* EXERCISE DATA *
-*-
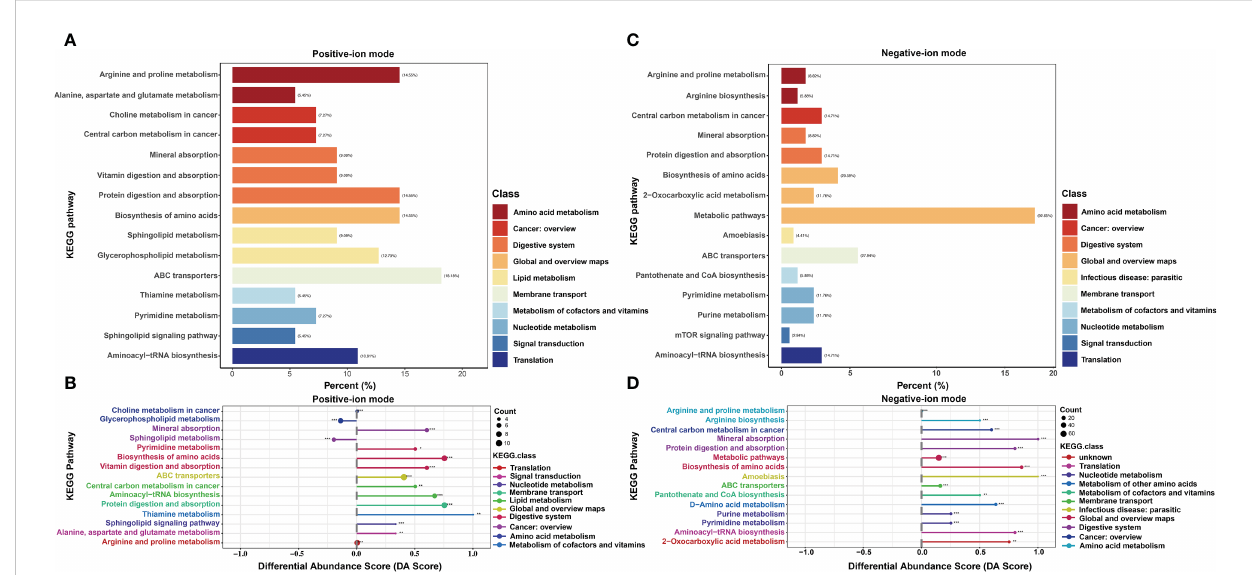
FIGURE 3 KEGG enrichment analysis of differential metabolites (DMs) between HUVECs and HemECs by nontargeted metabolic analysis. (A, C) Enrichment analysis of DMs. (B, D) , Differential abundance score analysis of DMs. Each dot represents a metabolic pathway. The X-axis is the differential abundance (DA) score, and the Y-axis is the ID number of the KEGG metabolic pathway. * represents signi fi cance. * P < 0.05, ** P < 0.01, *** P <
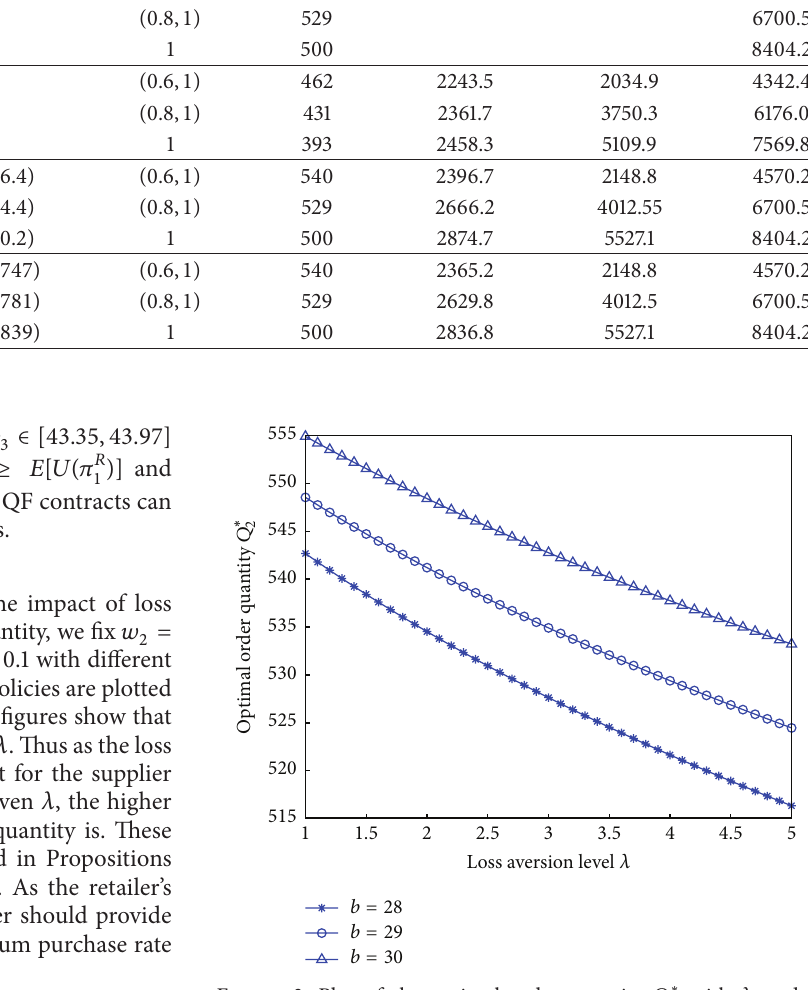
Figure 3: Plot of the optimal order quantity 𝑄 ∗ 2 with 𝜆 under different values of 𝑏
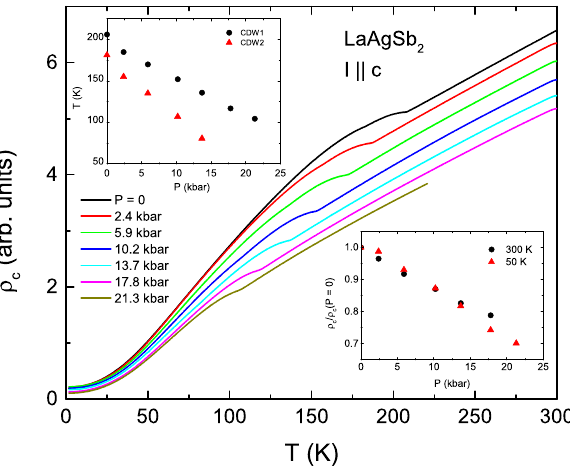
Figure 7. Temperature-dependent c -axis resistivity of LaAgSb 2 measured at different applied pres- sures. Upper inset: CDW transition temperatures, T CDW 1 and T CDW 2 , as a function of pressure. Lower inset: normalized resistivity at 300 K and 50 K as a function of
-*-
* WHAT YOU ARE ASKED TO DO *
Return the whole listing word for word. Pictures stay out of it.

* YOUR SOLUTION *
FIGURE 3 KEGG enrichment analysis of differential metabolites (DMs) between HUVECs and HemECs by nontargeted metabolic analysis. (A, C) Enrichment analysis of DMs. (B, D) , Differential abundance score analysis of DMs. Each dot represents a metabolic pathway. The X-axis is the differential abundance (DA) score, and the Y-axis is the ID number of the KEGG metabolic pathway. * represents signi fi cance. * P < 0.05, ** P < 0.01, *** P <
Figure 3: Plot of the optimal order quantity 𝑄 ∗ 2 with 𝜆 under different values of 𝑏
Figure 7. Temperature-dependent c -axis resistivity of LaAgSb 2 measured at different applied pres- sures. Upper inset: CDW transition temperatures, T CDW 1 and T CDW 2 , as a function of pressure. Lower inset: normalized resistivity at 300 K and 50 K as a function of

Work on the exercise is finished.